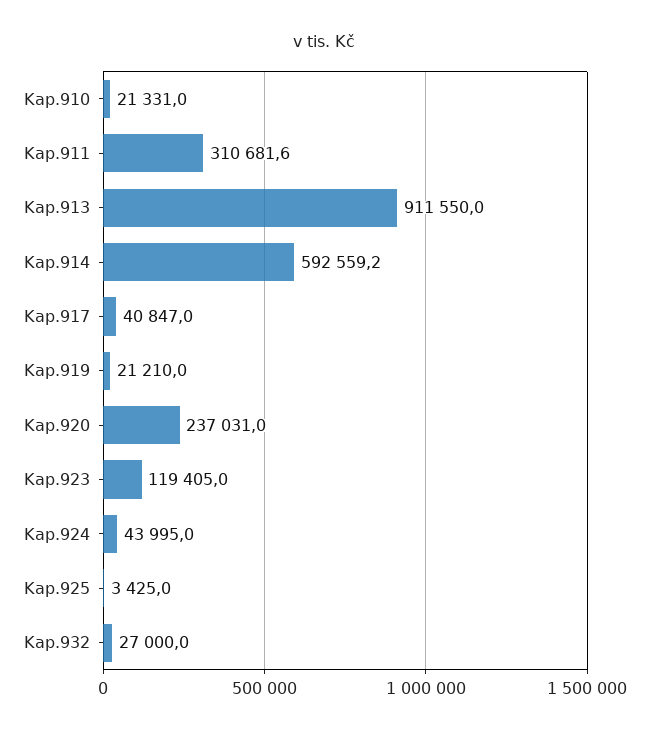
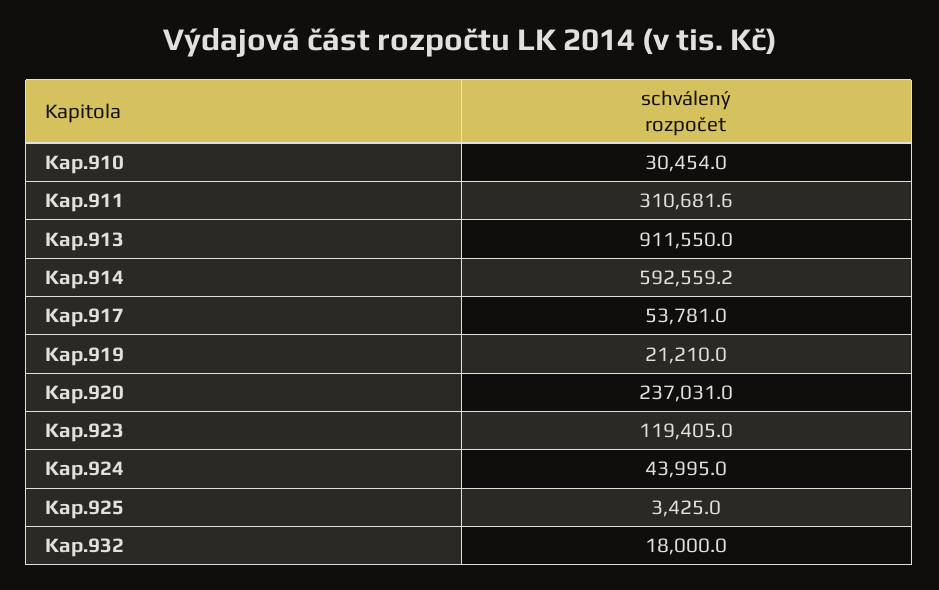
  {
-   "Kap.910": 21331,
+   "Kap.910": 30454,
    "Kap.911": 310681.6,
    "Kap.913": 911550,
    "Kap.914": 592559.2,
-   "Kap.917": 40847,
+   "Kap.917": 53781,
    "Kap.919": 21210,
    "Kap.920": 237031,
    "Kap.923": 119405,
    "Kap.924": 43995,
    "Kap.925": 3425,
-   "Kap.932": 27000
+   "Kap.932": 18000
  }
----------
#### About this exercise
Quote every record above exactly, leaving out any pictures.

#### Output of the exercise
  {
-   "Kap.910": 21331,
+   "Kap.910": 30454,
    "Kap.911": 310681.6,
    "Kap.913": 911550,
    "Kap.914": 592559.2,
-   "Kap.917": 40847,
+   "Kap.917": 53781,
    "Kap.919": 21210,
    "Kap.920": 237031,
    "Kap.923": 119405,
    "Kap.924": 43995,
    "Kap.925": 3425,
-   "Kap.932": 27000
+   "Kap.932": 18000
  }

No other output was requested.